Most hospital leaders understand the financial risk of prior authorization breakdowns. But another source of revenue leakage is gaining attention: claim denials tied to medical necessity. These denials are harder to predict, tougher to appeal, and more expensive to resolve.

Even when a procedure is authorized, payment can still be denied if the diagnosis codes, clinical rationale, or documentation fail to support it. This is where agentic AI applied to medical necessity is beginning to make an impact. It identifies risks before claims are submitted and helps hospitals get it right the first time.

What this technology does, and how it differs from prior authorization

Prior authorization determines whether a service is covered and appropriate before it is delivered. But authorization does not guarantee reimbursement.

Denials based on medical necessity occur after care has been provided, when payers review documentation to assess whether the service was clinically supported. These reviews often apply a different set of criteria than those used in the authorization process.

AI that helps determine medical necessity works by:

  • Reviewing structured and unstructured clinical documentation
  • Evaluating whether diagnosis codes support the CPTs being billed
  • Flagging mismatches or missing documentation before claims are finalized
  • Applying payer-specific rules and coverage policies at the point of coding

The goal is to prevent avoidable denials by bringing clinical appropriateness checks into the pre-claim workflow.

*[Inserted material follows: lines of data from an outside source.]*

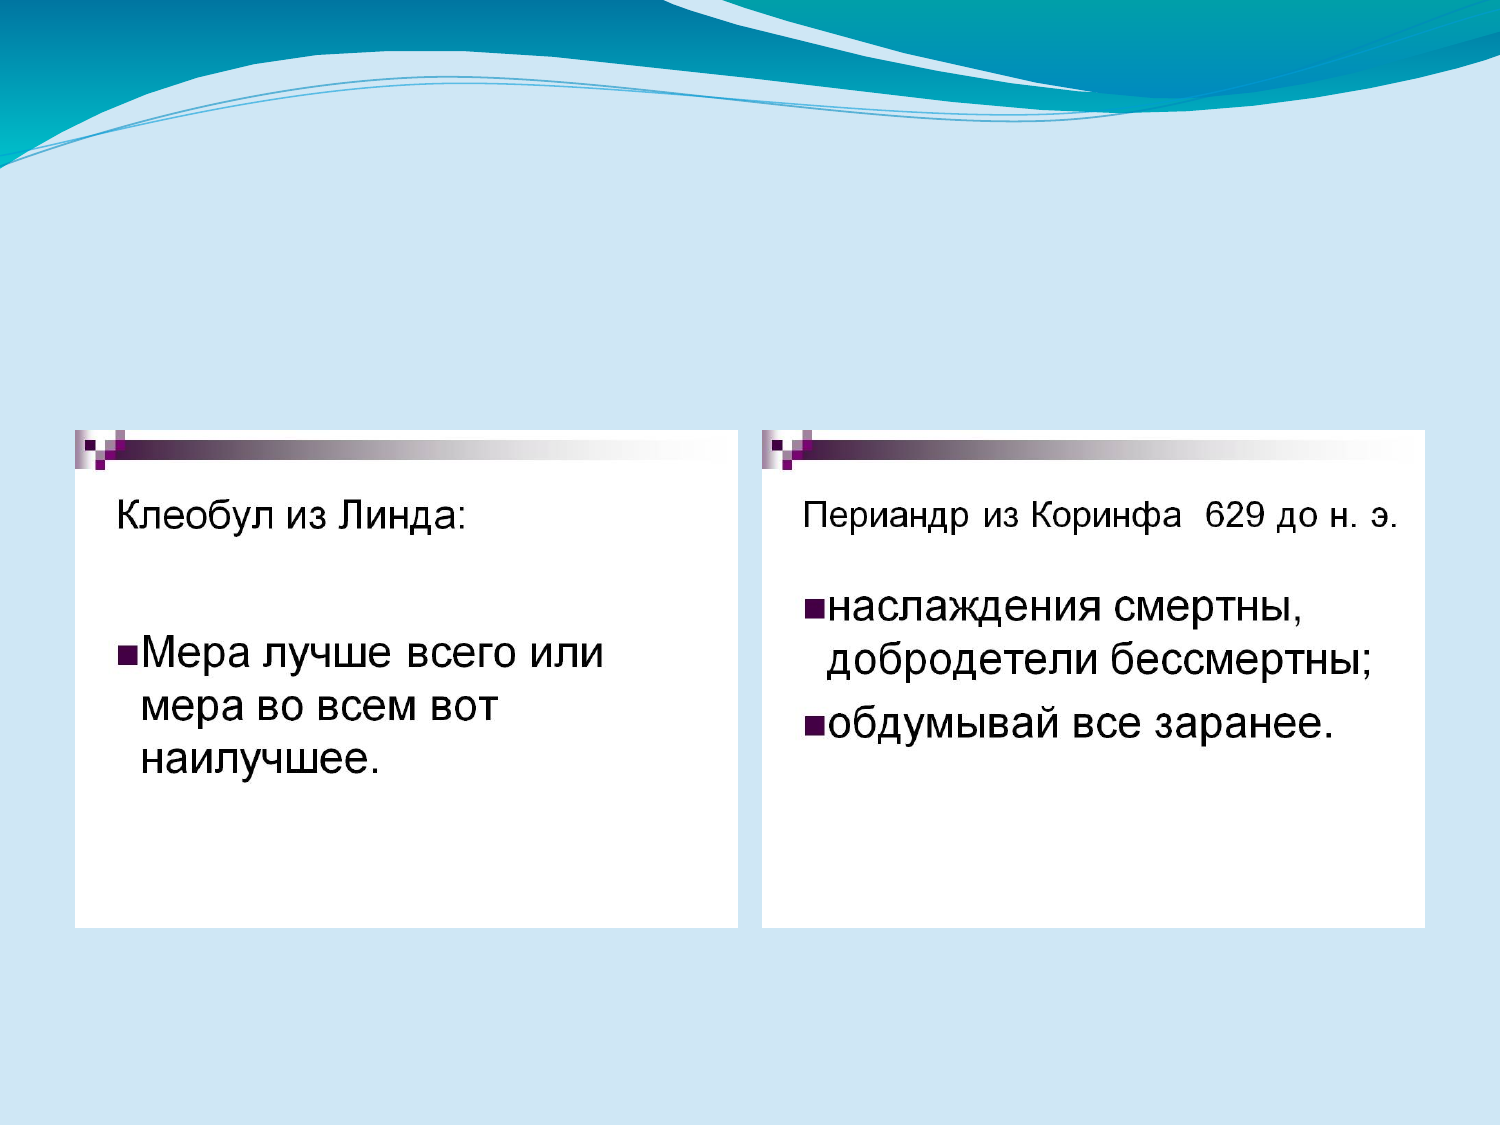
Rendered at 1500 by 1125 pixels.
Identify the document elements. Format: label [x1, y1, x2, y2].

title [75, 115, 1425, 303]
picture [762, 430, 1425, 928]
picture [75, 430, 738, 928]
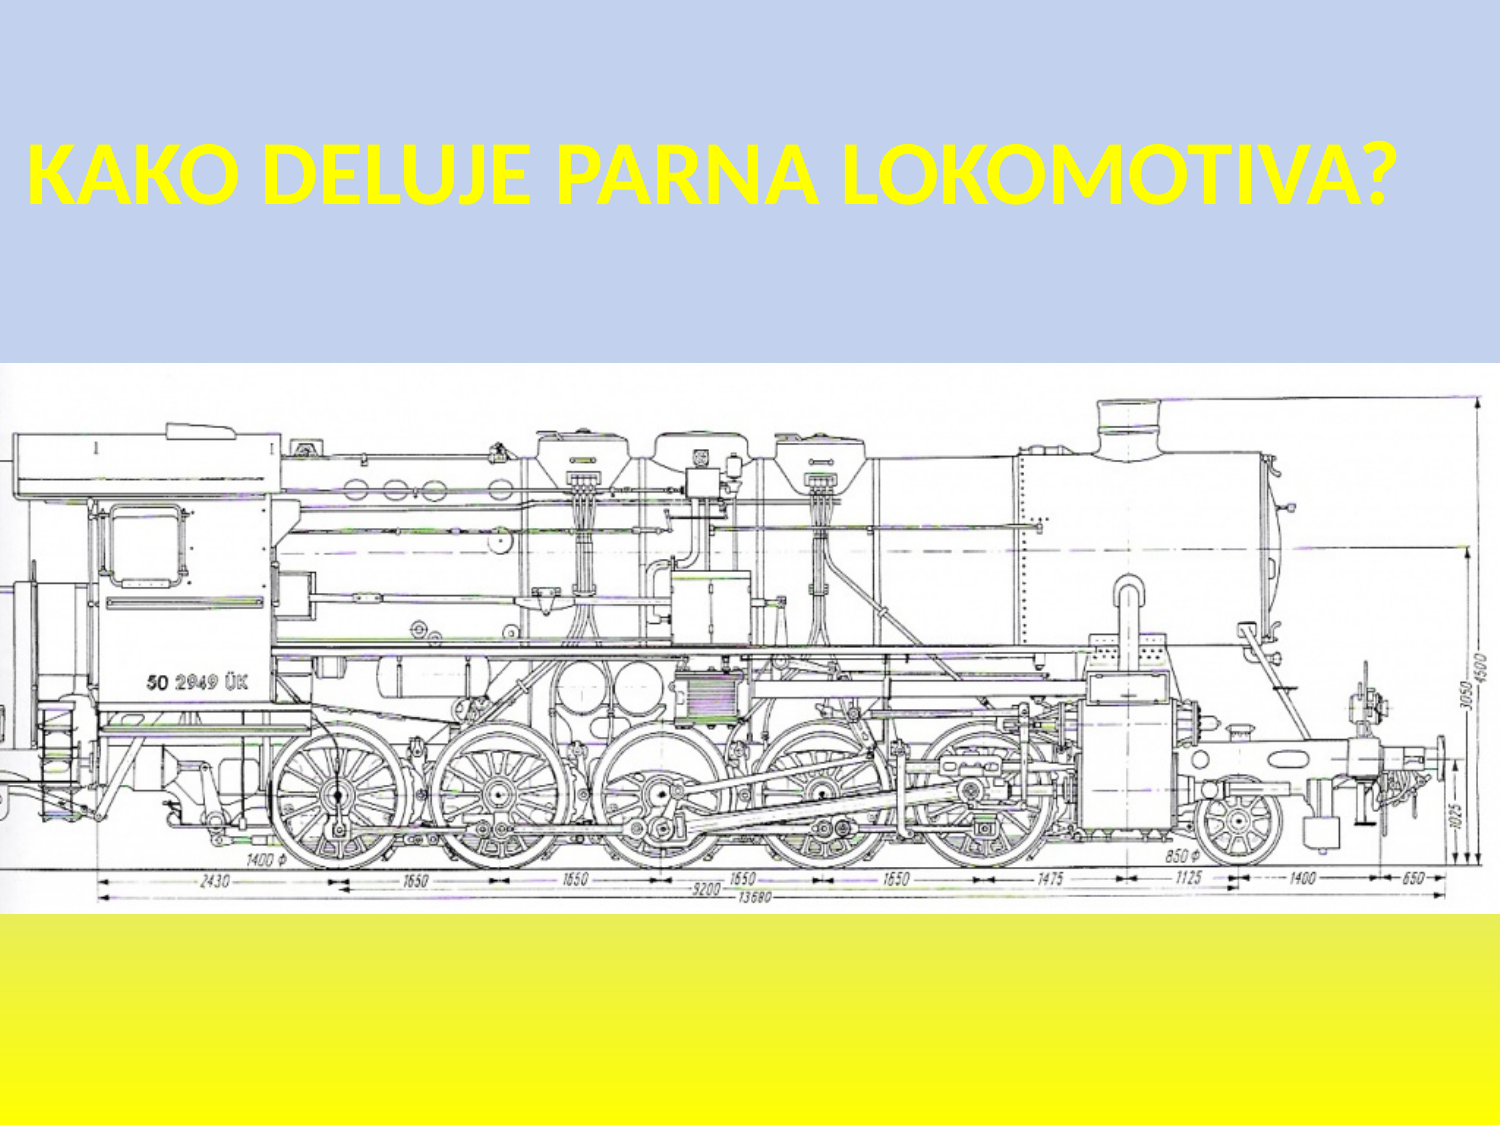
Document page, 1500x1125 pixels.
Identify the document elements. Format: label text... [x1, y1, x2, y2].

picture [0, 363, 1500, 915]
text_box KAKO DELUJE PARNA LOKOMOTIVA? [11, 105, 1500, 363]
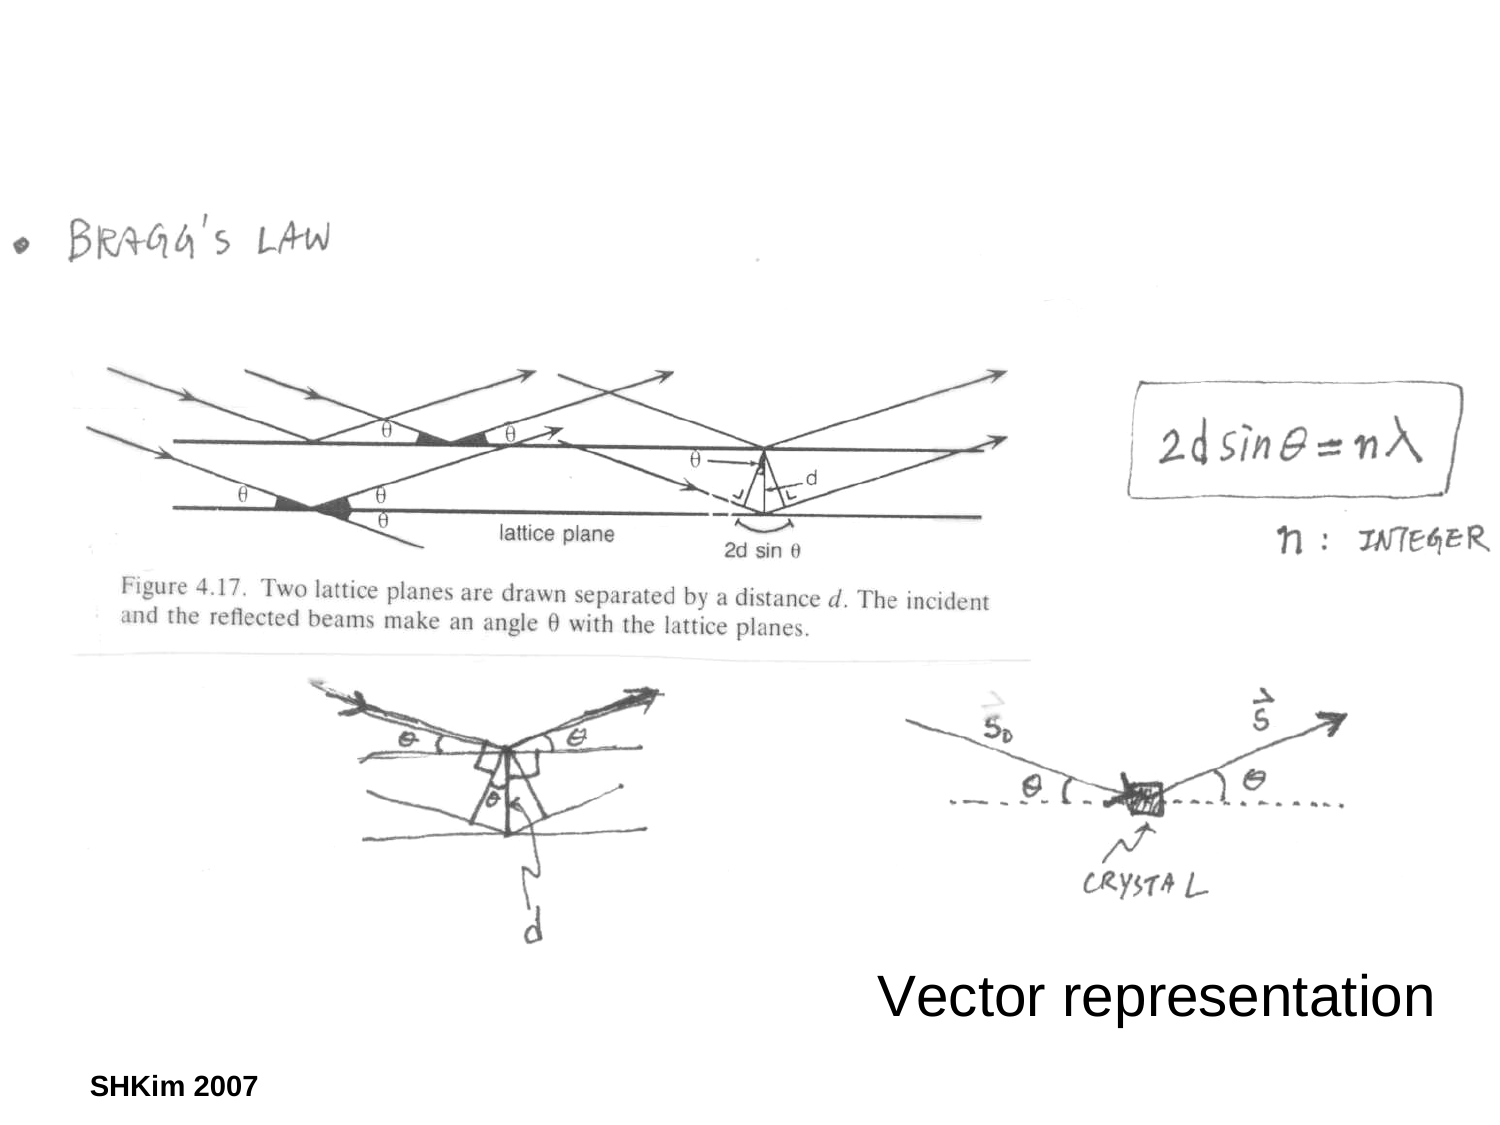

Why hospitals are turning their focus here

Medical necessity denials often require peer-level review and are difficult to resolve. They are less predictable than technical rejections and can surface weeks after services are rendered. By then, rework is time-consuming and costly.

AI-driven validation of medical necessity provides a proactive alternative. It gives revenue cycle teams earlier visibility into documentation gaps and reduces the need for appeals or downstream corrections.

As payer rules shift and staffing constraints persist, organizations need tools that prevent problems before they happen.

A real-world example

When a national diagnostics provider previewed this approach, they saw immediate value.

The AI agent reviewed referrals and order documentation in advance. It checked CPT and ICD combinations against payer criteria and flagged cases where clinical support was insufficient. This helped the team strengthen claims before submission.

What stood out was not just automation. It was assurance. The ability to anticipate denials, clarify what was missing, and act early gave their staff more control and confidence in how claims would be received.

Where it fits in the revenue cycle

This capability operates upstream of billing. It works between documentation and coding, where claims are still flexible and improvements can be made.

When agentic AI is applied to medical necessity, it can:

  • Integrate into EHR and RCM platforms
  • Flag risk scenarios before submission
  • Improve first-pass yield on high-risk services
  • Reduce hours spent on appeals and rework
  • Provide insight for coding, CDI, and revenue integrity teams

The result is fewer denials, faster reimbursements, and stronger alignment between clinical documentation and payer expectations.

Raising the bar on documentation and reimbursement accuracy

Hospitals are under increasing pressure to deliver clean claims. Payer criteria are evolving, audits are more frequent, and denials are becoming more complex. Addressing these issues after submission is costly and inefficient.

Agentic AI that supports medical necessity review offers a better approach. It brings clinical and financial logic together in the pre-claim window, where teams can act before a denial occurs.